MIT’s endowment has shrunk by about 20 percent in the past year, Vice Chancellor Steven R. Lerman ’72 told the Graduate Student Council on Wednesday night. When the endowment shrinks, MIT plans to cut its $1 billion General Institute Budget, spending which doesn’t come from research money.

MIT has mandated that the GIB be $50 million lower in fiscal year 2010, $100 million lower in FY2011, and $150 million lower in FY2012. For the current fiscal year, FY2010, the GIB is $58 million lower.

The first $58 million in savings have come from cuts that could be conceived and implemented within months: for example, the Admissions Office dramatically scaled back its paper mailings, reduced travel, and laid off some staff last year.

But the next $92 million might come from ideas more complicated than “hire fewer people” or “buy less stuff.” The Institute asked its community for ideas that might take a little more lead time to plan, and it got many such ideas online from community members at ideabank.mit.edu. Over the spring and summer, committees met to discuss these ideas and to propose the most viable as part of an “Institute-Wide Planning Task Force” report.

That report, released last week, gives brief summaries of each idea and sometimes lists each idea’s cost savings. (Detailed one-page descriptions were produced for each idea but are not in the report. Lerman said that some of the one-page analyses were very specific, while others were sketchier, and it didn’t make sense to try to compare them to one another.)

The report is now in a “public comment” phase, with suggestions being open to the MIT community, again at ideabank.mit.edu.
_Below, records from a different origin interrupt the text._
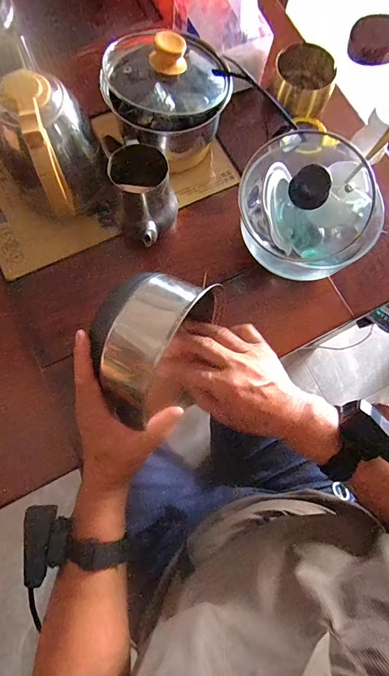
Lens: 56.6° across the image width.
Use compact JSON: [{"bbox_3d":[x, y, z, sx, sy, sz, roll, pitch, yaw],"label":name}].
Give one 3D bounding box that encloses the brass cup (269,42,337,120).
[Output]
[{"bbox_3d":[0.164,-0.385,0.544,0.089,0.057,0.092,1,76,-3],"label":"brass cup"}]

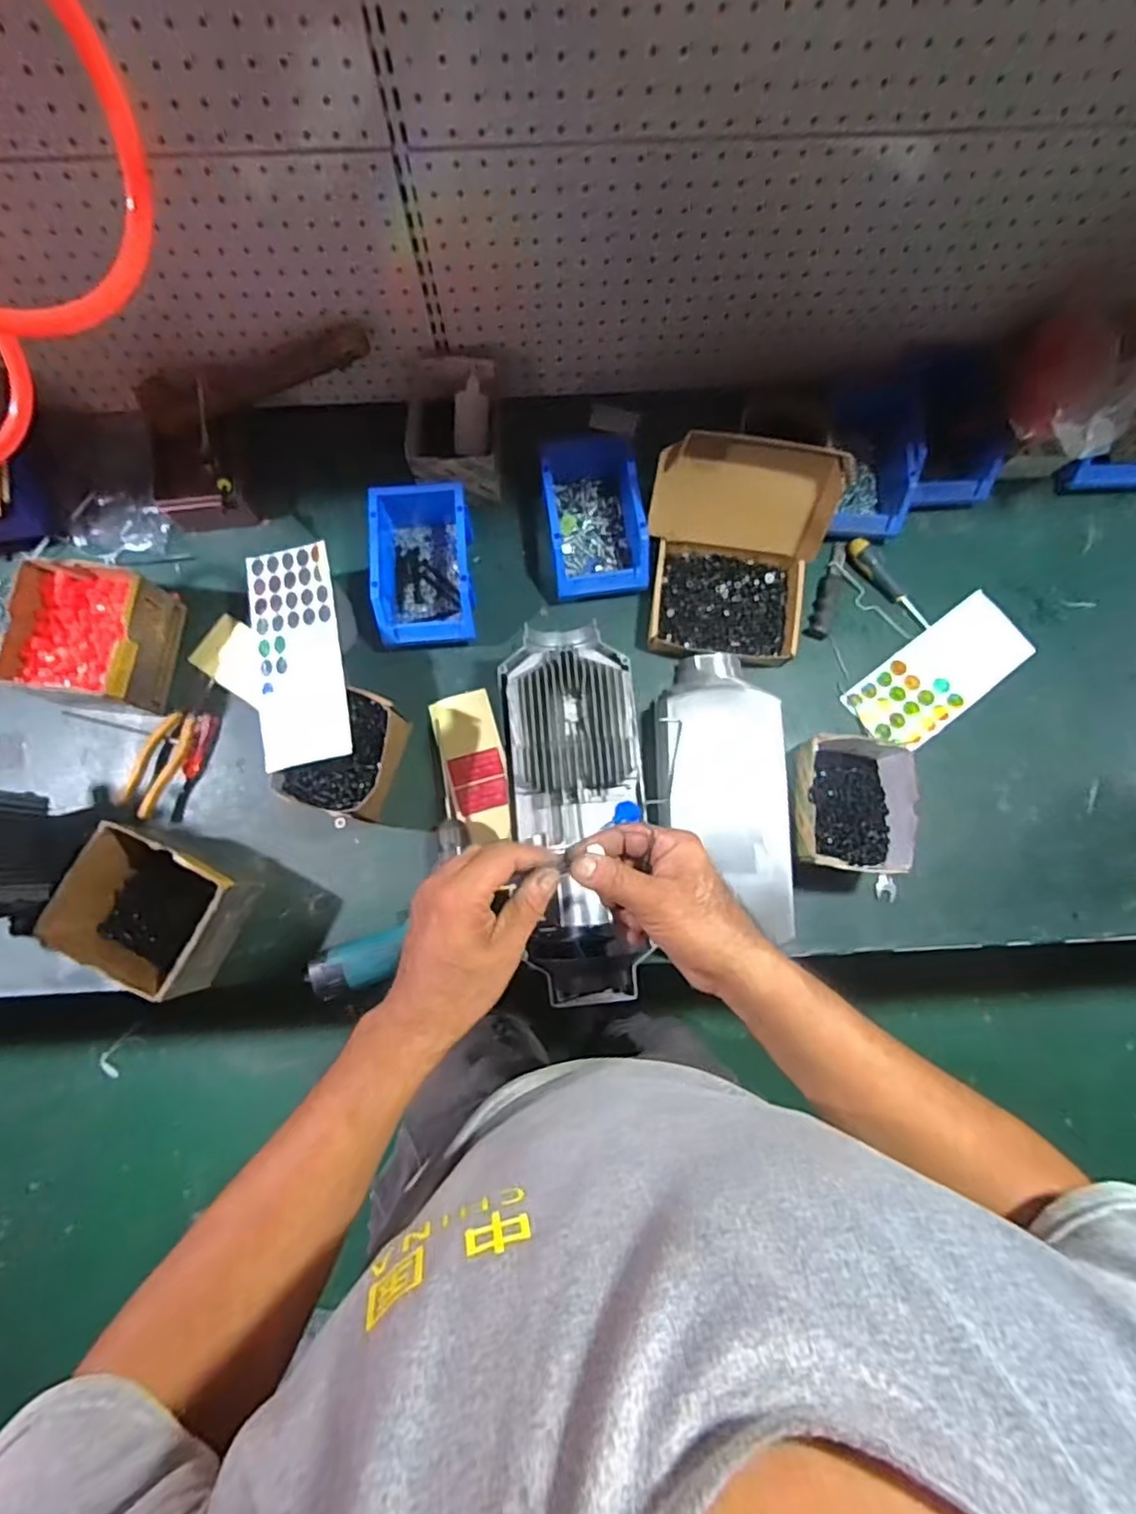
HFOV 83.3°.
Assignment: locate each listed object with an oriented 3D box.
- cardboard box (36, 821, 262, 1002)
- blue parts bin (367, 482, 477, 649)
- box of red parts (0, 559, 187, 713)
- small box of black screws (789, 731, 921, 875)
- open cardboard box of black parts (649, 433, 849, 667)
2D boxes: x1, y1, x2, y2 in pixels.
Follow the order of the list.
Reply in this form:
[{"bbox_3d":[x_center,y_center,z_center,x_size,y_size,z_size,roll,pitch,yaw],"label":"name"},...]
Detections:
[{"bbox_3d":[-0.445,0.165,0.692,0.157,0.103,0.143,24,79,3],"label":"cardboard box"},{"bbox_3d":[-0.177,-0.239,0.789,0.116,0.081,0.198,-4,79,-2],"label":"blue parts bin"},{"bbox_3d":[-0.555,-0.138,0.752,0.145,0.090,0.150,9,79,0],"label":"box of red parts"},{"bbox_3d":[0.313,0.058,0.732,0.124,0.092,0.143,4,79,0],"label":"small box of black screws"},{"bbox_3d":[0.197,-0.233,0.754,0.194,0.152,0.201,8,79,0],"label":"open cardboard box of black parts"}]

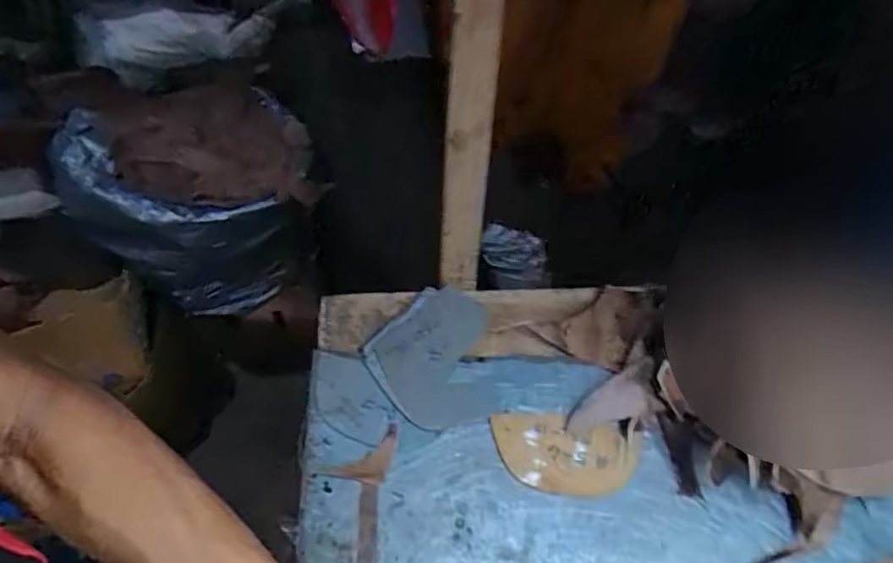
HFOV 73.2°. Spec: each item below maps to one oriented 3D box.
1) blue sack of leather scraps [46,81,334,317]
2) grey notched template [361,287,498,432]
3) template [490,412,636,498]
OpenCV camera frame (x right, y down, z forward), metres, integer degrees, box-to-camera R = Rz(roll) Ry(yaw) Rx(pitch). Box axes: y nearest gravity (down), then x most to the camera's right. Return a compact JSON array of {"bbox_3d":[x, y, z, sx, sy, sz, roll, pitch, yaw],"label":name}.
[{"bbox_3d":[-0.532,-0.186,1.313,0.531,0.340,0.379,21,53,16],"label":"blue sack of leather scraps"},{"bbox_3d":[-0.016,0.068,0.571,0.113,0.006,0.151,-1,53,-6],"label":"grey notched template"},{"bbox_3d":[0.101,0.149,0.522,0.123,0.004,0.068,7,56,0],"label":"template"}]

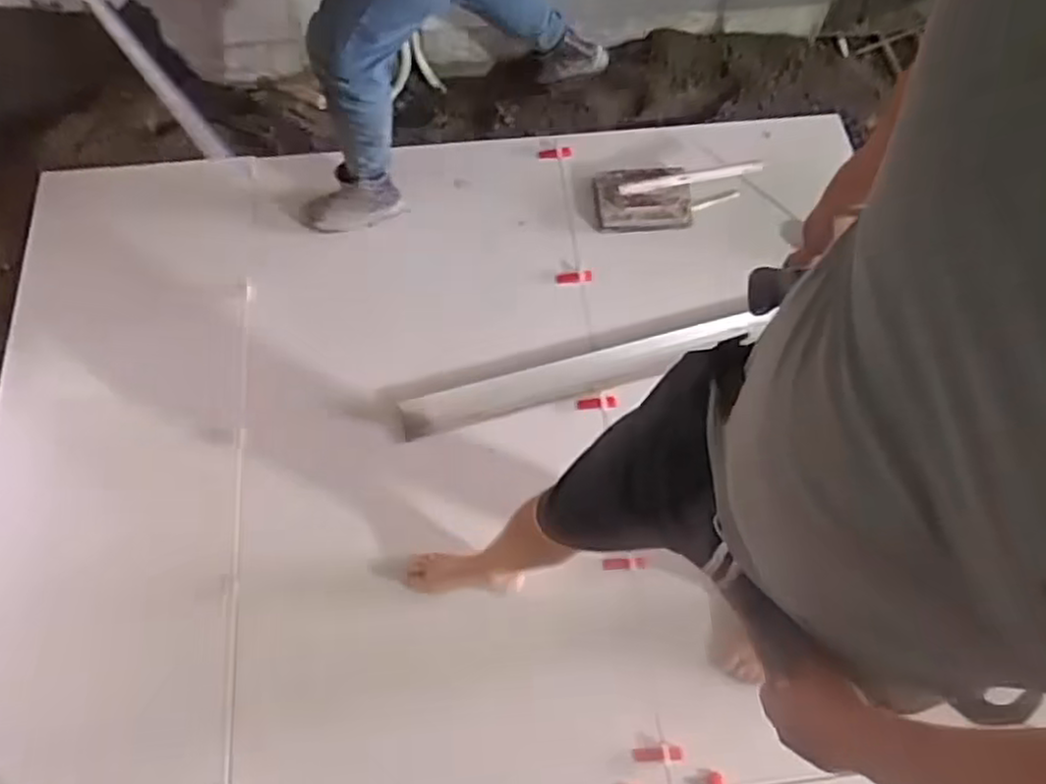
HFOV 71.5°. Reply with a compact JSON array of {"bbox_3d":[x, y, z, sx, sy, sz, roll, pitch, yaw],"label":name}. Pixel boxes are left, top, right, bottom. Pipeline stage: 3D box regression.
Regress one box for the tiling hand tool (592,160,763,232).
[{"bbox_3d":[0.364,-0.470,1.742,0.392,0.077,0.147,-2,66,-2],"label":"tiling hand tool"}]

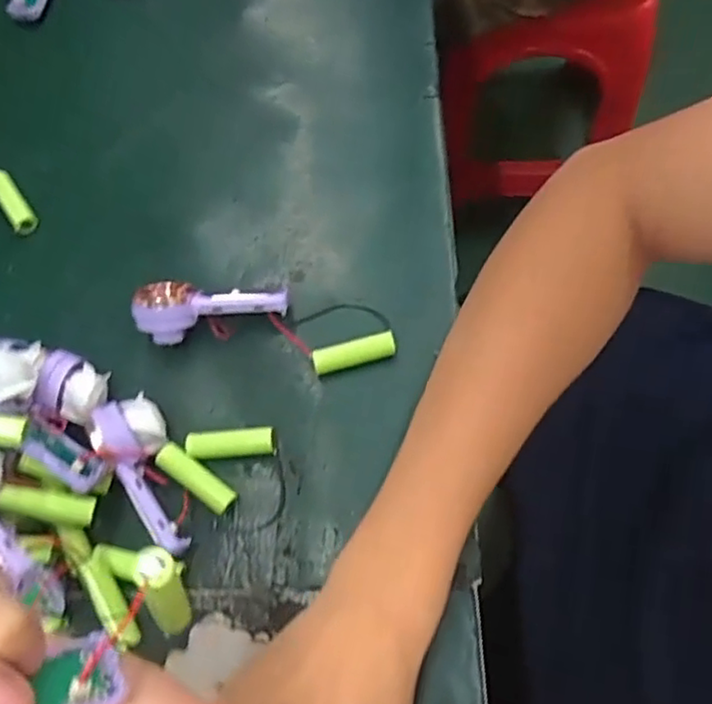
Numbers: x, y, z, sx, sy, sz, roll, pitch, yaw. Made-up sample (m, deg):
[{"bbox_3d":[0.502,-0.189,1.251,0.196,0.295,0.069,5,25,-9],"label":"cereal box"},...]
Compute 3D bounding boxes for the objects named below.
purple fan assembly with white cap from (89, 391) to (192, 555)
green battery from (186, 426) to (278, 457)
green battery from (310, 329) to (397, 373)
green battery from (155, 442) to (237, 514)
[{"bbox_3d":[-0.112,0.065,0.354,0.034,0.029,0.087,-28,68,-6],"label":"purple fan assembly with white cap"},{"bbox_3d":[-0.071,0.052,0.377,0.050,0.013,0.015,-4,68,4],"label":"green battery"},{"bbox_3d":[-0.001,0.001,0.392,0.049,0.013,0.015,-16,67,-1],"label":"green battery"},{"bbox_3d":[-0.090,0.072,0.369,0.050,0.013,0.015,34,75,17],"label":"green battery"}]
A final report, to be delivered in two months, will designate each idea as assigned to a particular administrator, who will carry it out; as assigned to a team, who will keep planning the idea; or as not recommended, in which case it will die a quiet death.

For example, the report suggests that overhauling the physical education requirement be assigned to the Dean for Undergraduate Education and carried out. It suggests that new professional education programs be further developed by a team. What about examples of ideas that the report suggests should not happen? Those include “online freshman year” and “New faculty will be offered a very long-term contract instead of lifetime tenure.”